Using Qwen2.5-Max as the LLM with different VLM backbones:

VLM Backbone OpenEQA EgoTempo EgoSchema Avg.
Qwen2.5-VL baseline 40.7 16.2 64.8 40.6
+ CLiViS 46.9 (+6.2) 19.6 (+3.4) 68.2 (+3.4) 44.9 (+4.3)
InternVL3 baseline 53.6 17.0 66.6 45.7
+ CLiViS 55.4 (+1.8) 23.0 (+6.0) 69.4 (+2.8) 49.3 (+3.6)

Ablation Study

On EgoTempo (InternVL3 + Qwen2.5-Max):

Configuration Accuracy Description
full model (VLM + LLM) 23.0 Complete model
w/o Navigation Graph 20.6 (-2.4) Impaired temporal localization
w/o Relation Graph 21.4 (-1.6) Lost fine-grained spatial relations
w/o Evidence Memory 22.4 (-0.6) Weaker rationale tracking
w/o Multi-round (Single round) 12.5 (-10.5) Loop collapsed to one step
w/ VLM for high-level reasoning 10.6 (-12.4) InternVL3 replacing LLM for planning
baseline (VLM only) 17.0 (-6.0) Pure VLM

Key Findings

  • The most critical components are architectural, not map-based: Collapsing multi-round synergy into a single round causes a 10.5% drop, and replacing the LLM planner with a VLM causes a 12.4% plunge. This proves iterative synergy and a dedicated strong LLM planner are fundamental.
  • Clear division of labor between sub-graphs: The Navigation Graph handles temporal localization, while the Relationship Graph handles spatial relations. Both are necessary.
  • Competitive Latency-Accuracy Trade-off: On EgoSchema, CLiViS (195s / 69.4%) is 9.4% more accurate than VideoTree (71s / 60.0%) and both faster and more accurate than VideoAgent (644s / 62.0%).

Highlights & Insights

  • Dynamic Cognitive Map as an evolvable intermediary: It is neither a fixed caption nor a black-box feature, but a structured graph that the LLM can read, write, and refresh.

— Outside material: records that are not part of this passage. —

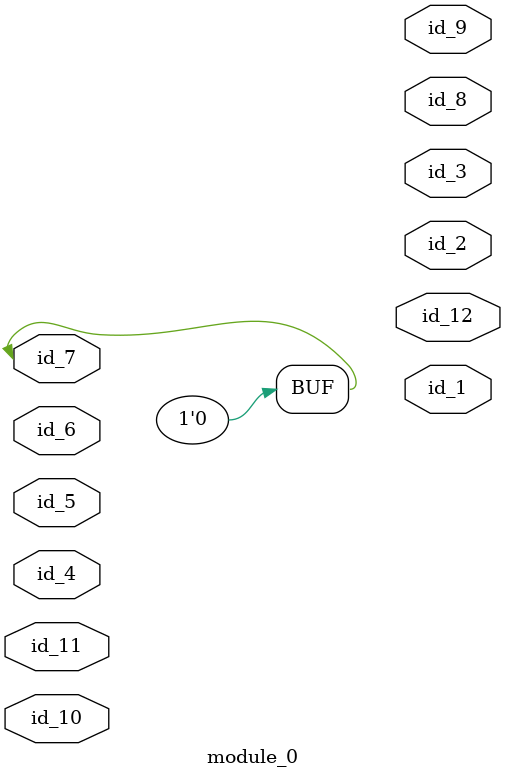
<source format=v>
module module_0 (
    id_1,
    id_2,
    id_3,
    id_4,
    id_5,
    id_6,
    id_7,
    id_8,
    id_9,
    id_10,
    id_11,
    id_12
);
  output id_12;
  input id_11;
  input id_10;
  output id_9;
  output id_8;
  inout id_7;
  input id_6;
  inout id_5;
  input id_4;
  output id_3;
  output id_2;
  output id_1;
  assign id_7 = 1'b0 || id_7 && "" == 1;
endmodule

</source>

This enables "on-demand perception."
  • Conflict Resolution via Temporal Priority: This ensures the map stays updated and focused during long videos without exploding in size, a critical engineering detail for handling long-range dependencies.
  • LLM Planning is Indispensable: The significant drop when using a VLM for planning confirms that a strong LLM's planning capability is irreplaceable for embodied reasoning.
  • Training-free and Model-agnostic: The framework works out-of-the-box with various VLM backbones, providing consistent gains and high practical value.

Limitations & Future Work

  • High Latency: 195s per question is heavy for real-time embodied applications; multi-round LLM-VLM turnarounds are the primary overhead.
  • Dependency on Strong LLMs: Gains are tied to high-tier LLMs like Qwen2.5-Max. The sensitivity of planning quality to weaker LLMs or the API costs involved requires more discussion.
  • Offline EM-EQA Focus: Currently limited to pre-recorded videos; applicability to Active EQA (A-EQA) involving navigation and interaction remains to be verified.
  • Prompt Engineering Dependency: Map updates rely heavily on carefully designed prompts, which may affect robustness across different domains.
  • vs. Socratic Strategies: Socratic methods use instruction-agnostic captions; CLiViS uses "on-demand perception" via LLM queries, outperforming them by ~20%.
  • vs. End-to-end VLMs: While VLMs have strong perception, they lack planning; CLiViS builds a planning loop on top of existing VLMs to provide stable gains.
  • vs. Video Reasoning Methods: Static pipelines like VideoTree fail on complex verification; Video-R1 requires expensive training. CLiViS is training-free and uses an iterative loop to消解 ambiguity, outperforming VideoTree by 9.4% on EgoSchema while being faster than VideoAgent.

Rating

  • Novelty: ⭐⭐⭐⭐ Uses a dynamic cognitive map and hypothesis-verification loop as a synergy medium; clear, training-free approach, though individual components have precedents.
  • Experimental Thoroughness: ⭐⭐⭐⭐ Three benchmarks, multiple VLM backbones, extensive ablations, and latency analysis; lacks systematic testing across LLM capability levels.
  • Writing Quality: ⭐⭐⭐⭐ Clear formalization, intuitive diagrams, and well-explained three-phase process.
  • Value: ⭐⭐⭐⭐ Training-free and model-agnostic; highly relevant for long-range embodied reasoning, though latency remains a deployment hurdle.